• _ТЕКСТ ДЛЯ ИЗУЧЕНИЯ_
Вот почему 21 октября 1789 года был принят «Закон о военном положении». Новый закон описывал действия парижского муниципалитета. Действия, обязательные в чрезвычайных ситуациях, чреватых восстаниями. Или же уличными беспорядками, создающими угрозу революционному правительству.

Статья 1 нового закона гласила:

В случае угрозы общественному спокойствию члены муниципалитета в силу обязанностей, возложенных на них коммуной, должны объявить, что для восстановления спокойствия немедленно необходима военная сила,

Нужный сигнал был описан в статье 2. Она гласила:

Это извещение совершается таким способом, что из главного окна ратуши и на улицах вывешивается красное знамя.

Дальнейшее определялось статьей 3:

Когда красное знамя вывешено, всякие скопления народа, вооруженные или невооруженные, признаются преступными и разгоняются военной силой.

• _ЗАДАНИЯ_
#1 Ответьте на вопросы по тексту о законе о военном положении:
(a) Когда был принят закон?
(b) Откуда, согласно статье 2, вывешивается красное знамя?
(c) Что по статье 3 происходит со скоплениями народа, когда знамя вывешено?
#2 Соответствуют ли тексту о законе о военном положении эти утверждения?
(a) Закон описывал действия парижского муниципалитета.
(b) Сигнал был описан в статье 1 закона.
(c) Преступными признавались только вооруженные скопления народа.
#3 Продолжите текст о законе о военном положении 1789 года с того места, где он заканчивается.

• _ИСХОДНЫЕ ДАННЫЕ_
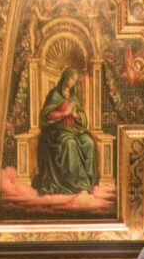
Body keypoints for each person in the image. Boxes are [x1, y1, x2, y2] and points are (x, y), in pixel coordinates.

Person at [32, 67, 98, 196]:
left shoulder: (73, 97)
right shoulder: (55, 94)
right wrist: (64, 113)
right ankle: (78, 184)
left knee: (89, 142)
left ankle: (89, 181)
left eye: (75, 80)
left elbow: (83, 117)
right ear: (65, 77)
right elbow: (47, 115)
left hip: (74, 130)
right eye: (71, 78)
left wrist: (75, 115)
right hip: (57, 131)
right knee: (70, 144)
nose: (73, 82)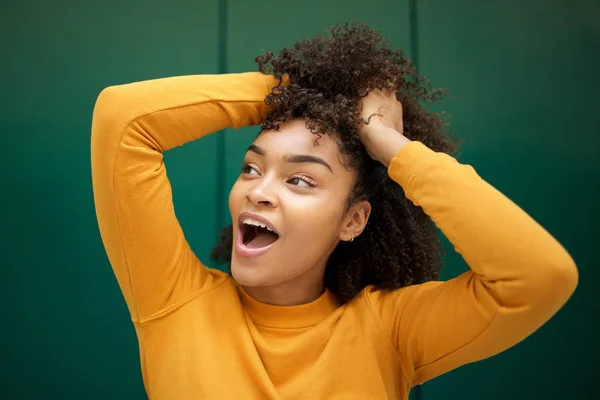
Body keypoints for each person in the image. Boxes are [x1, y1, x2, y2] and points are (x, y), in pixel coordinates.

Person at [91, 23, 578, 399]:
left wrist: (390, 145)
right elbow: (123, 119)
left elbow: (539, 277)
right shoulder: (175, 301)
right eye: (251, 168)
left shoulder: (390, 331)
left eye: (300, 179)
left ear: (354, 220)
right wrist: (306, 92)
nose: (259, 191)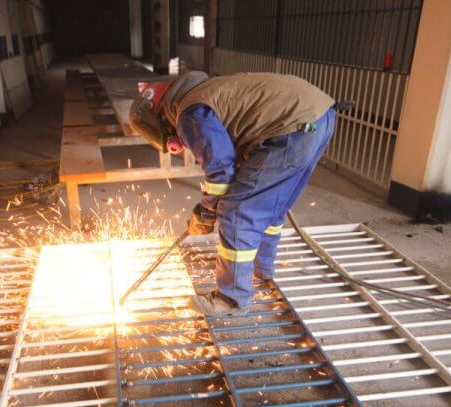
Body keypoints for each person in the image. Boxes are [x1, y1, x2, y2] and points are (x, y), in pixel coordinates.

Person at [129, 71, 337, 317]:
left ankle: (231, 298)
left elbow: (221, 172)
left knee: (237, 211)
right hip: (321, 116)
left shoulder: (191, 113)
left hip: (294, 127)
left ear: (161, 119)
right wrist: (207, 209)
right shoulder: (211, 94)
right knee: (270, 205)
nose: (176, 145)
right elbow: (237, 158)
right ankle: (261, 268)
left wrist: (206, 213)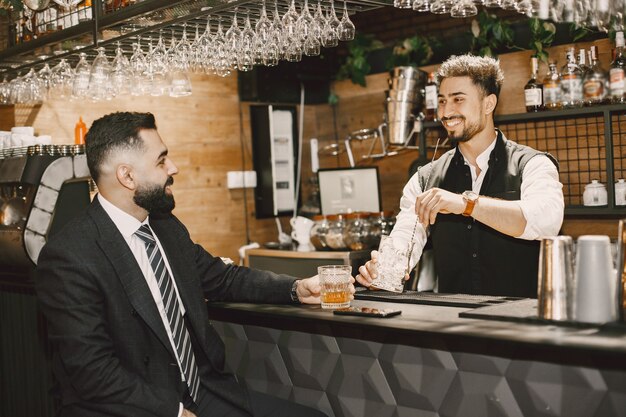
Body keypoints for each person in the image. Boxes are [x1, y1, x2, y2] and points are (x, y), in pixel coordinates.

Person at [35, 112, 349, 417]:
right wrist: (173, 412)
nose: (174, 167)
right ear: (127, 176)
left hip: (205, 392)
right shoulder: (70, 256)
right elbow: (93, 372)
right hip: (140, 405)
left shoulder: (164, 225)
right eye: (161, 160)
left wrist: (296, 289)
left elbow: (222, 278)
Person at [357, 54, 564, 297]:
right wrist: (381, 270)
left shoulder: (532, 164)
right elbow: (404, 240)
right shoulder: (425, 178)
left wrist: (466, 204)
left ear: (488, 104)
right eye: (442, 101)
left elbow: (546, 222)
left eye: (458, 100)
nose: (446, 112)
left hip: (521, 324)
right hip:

• _ОТВЕТЫ К ЗАДАНИЯМ_
#1
(a) 21 октября 1789 года.
(b) Из главного окна ратуши и на улицах.
(c) Они признаются преступными и разгоняются военной силой.

#2
(a) Да: «Новый закон описывал действия парижского муниципалитета».
(b) Нет: «Нужный сигнал был описан в статье 2».
(c) Нет: «всякие скопления народа, вооруженные или невооруженные, признаются преступными».

#3
Можно отметить, что в данном случае «красное знамя» – по сути еще не знамя. Пока лишь знак. Сигнал опасности, подаваемый флагом красного цвета. Знак угрозы новому порядку. Тому, что был назван революционным. Сигнал, призывающий к защите порядка на улицах.

Но красный флаг недолго оставался сигналом, призывающим защитить хоть какой-то порядок. Вскоре в городском самоуправлении Парижа доминировать стали отчаянные радикалы. Принципиальные и последовательные противники монархии. Даже и конституционной монархии. Благодаря их стараниям, красный флаг обрел новое значение.

Вывешивая красные флаги, городское самоуправление собирало своих сторонников для проведения акций насильственных. Акций, которые должны были устрашить сторонников короля и всех, кто был против радикальных изменений.

Под красными флагами собирались вооруженные санкюлоты. Именно под красным флагом в августе 1792 года отряды санкюлотов, организованные тогдашним городским самоуправлением, шли на штурм Тюильри. Вот тогда красный флаг стал действительно знаменем. Знаменем бескомпромиссных республиканцев. Радикалов. Красное знамя и белое знамя стали символами противоборствующих сторон. Республиканцев и монархистов.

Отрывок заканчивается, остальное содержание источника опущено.